特にGODのシマには連日多くのギャンブラー達が殺到し、店を盛り上げていた。

その日もGODのシマに空き台はなし。
台の上や後ろに、所狭しとメダルの箱が積まれていた。

当時、借金を抱えその借金をパチスロの天井狙いで返済していこうと決意していた僕は、
GODはしばらくは打てないだろうけど、少し稼働が落ち着いたら強力な味方になってくれそうだなと思いつつ、
シマの盛り上がりをよそに、他の打てる台を探していた。

だが、GODのシマを通りかかったときに、たまたま1台の空き台を見つけ違和感を感じた。

「あれ?さっきまでおばさんがメッチャ積んでたところだ。やめちゃったんだ。」

何回くらい当たり引いたんだろうと気になりデータランプを確認すると、光って点滅している。
画面を見るとG-ZONE中だった。

「ん?」

とりあえず店員を呼んで打っていいのか確認すると、問題ないとのこと。
データを確認すると7000枚くらい出ていることがわかる。

これでスルーしたらさっきのおばさん完全にエスパーだよな、と思いつつ打ってみると、
そんなことはなく、あっさりと奇数図柄が揃った。

4連くらいで終わったのだが、隣で大ハマリしていた若者の尋常じゃない殺気を感じ、
僕はさっさとメダルを交換し、その場を立ち去った・・・。




・隣に座っていたおじさんの謎・・・!?

大都のパイレーツワールドという台があった。ストックタイプのART機。
世間の評価は相当悪かったようだが、僕は嫌いじゃない。

当時、借金を返済し終え余裕な気持ちで打てる台を探していたときのこと。

1台の空き台の前で足が止まった。
台の右側のランプが光っていることに気づいたからだ。

メダルを拾って入れてみると、ART中だった。
店員に打っていいのか確認し、ありがたく頂くことにした。

前任者は5000枚程出してやめていったようだ。時間がなかったのだろうか。

どうせこういうのってすぐ終わるんだよなぁと思いつつ打っていると、これが全く終わらない。
自力でもそこそこいいヒキを見せたとはいえ、一体いくつストックが残っていたのか。

首を傾げながら打っていると、隣で打っていたおっちゃんが教えてくれた。

「それ、いっぱい7揃いしてたからまだまだストックあると思うよ。」

結局、閉店まで出っ放しで5000枚オーバー。
前任者と合わせて万枚を達成した。

思わぬ展開にホクホク顔の僕だったが、ひとつだけ疑問が残った。
なぜ隣のおっちゃんはこの台を打たなかったのか。

この謎が解明されることは一生ない。




・万枚達成で大満足・・・!?

今度こそ最近の話。

小さなパチンコ店でアナザーゴッドハーデスを打っていた若者がいた。
その若者はその日調子が良かったらしく、2000枚、3000枚と順調にメダルを増やしていった。

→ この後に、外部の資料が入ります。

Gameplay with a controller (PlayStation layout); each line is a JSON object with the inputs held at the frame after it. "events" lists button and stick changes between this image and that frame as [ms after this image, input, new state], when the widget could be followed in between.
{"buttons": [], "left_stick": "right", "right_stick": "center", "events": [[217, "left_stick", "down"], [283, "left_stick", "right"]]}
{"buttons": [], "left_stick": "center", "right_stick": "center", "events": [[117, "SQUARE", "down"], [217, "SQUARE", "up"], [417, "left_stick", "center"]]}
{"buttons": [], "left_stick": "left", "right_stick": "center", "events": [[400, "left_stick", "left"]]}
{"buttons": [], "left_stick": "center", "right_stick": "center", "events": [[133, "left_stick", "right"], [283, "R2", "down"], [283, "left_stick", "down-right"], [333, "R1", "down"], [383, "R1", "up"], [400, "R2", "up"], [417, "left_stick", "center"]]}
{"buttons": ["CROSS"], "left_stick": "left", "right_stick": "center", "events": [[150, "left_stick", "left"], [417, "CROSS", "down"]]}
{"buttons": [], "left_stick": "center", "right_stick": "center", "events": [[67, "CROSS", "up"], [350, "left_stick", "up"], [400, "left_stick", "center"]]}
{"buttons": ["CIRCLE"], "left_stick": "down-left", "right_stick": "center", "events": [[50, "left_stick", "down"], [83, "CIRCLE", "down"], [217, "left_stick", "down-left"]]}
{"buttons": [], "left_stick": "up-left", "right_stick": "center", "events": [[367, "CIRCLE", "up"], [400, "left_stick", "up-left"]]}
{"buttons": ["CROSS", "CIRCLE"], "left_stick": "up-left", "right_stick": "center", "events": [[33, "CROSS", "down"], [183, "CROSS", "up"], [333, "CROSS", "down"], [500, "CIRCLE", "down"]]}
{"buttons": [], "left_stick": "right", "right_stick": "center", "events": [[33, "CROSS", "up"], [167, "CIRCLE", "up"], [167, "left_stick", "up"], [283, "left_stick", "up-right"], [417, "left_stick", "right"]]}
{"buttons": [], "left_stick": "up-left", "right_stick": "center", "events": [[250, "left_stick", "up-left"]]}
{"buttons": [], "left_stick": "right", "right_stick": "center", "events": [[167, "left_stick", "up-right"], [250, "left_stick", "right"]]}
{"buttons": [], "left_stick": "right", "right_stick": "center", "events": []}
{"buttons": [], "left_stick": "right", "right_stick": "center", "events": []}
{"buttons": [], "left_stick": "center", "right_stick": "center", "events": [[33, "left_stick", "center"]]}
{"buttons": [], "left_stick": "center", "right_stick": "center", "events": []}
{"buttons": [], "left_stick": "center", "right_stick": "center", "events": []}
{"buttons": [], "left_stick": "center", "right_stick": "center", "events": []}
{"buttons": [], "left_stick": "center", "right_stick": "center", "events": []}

僕は近くで別の台を打っており、その様子をなんとなく眺めていた。
やがて自分の台を打ち終え、他に打てる台もなくなって店を移動。

しばらく別の店で打ってまた戻ってくると、まだ若者は打ち続けていた。
さりげなく画面を見てみると一撃で9500枚を超えている。

ATの残りゲーム数は150G程。
ストックがあるのかどうかわからないが、まあ普通に考えてありそうな気はする。
万枚達成はほぼ間違いないだろう。

僕は店を回って打てる台がないことを確認し、帰ろうかとも思ったのだが、
少しだけその若者の勝負の行方が気になり、万枚を見届けてから帰ることにした。

残り10G。9995枚。
あと1回黄色7を引けば万枚達成。

が、なかなか引けない。レバーを叩く若者の手に力が入っているのがわかった。
残り3G・・・2G・・・1G・・・。

ギリギリ届かず・・・、まあストックがあるだろうから大丈夫でしょ・・・、
と僕が思ったそのとき、後乗せで10G!

無事に若者は一撃万枚を達成。
記念の写メをパチリ。終了画面もしっかりパチリ。

良かった良かった。
なんだか僕も嬉しくなって、帰路につこうと思ったその瞬間、信じられないことが起こった。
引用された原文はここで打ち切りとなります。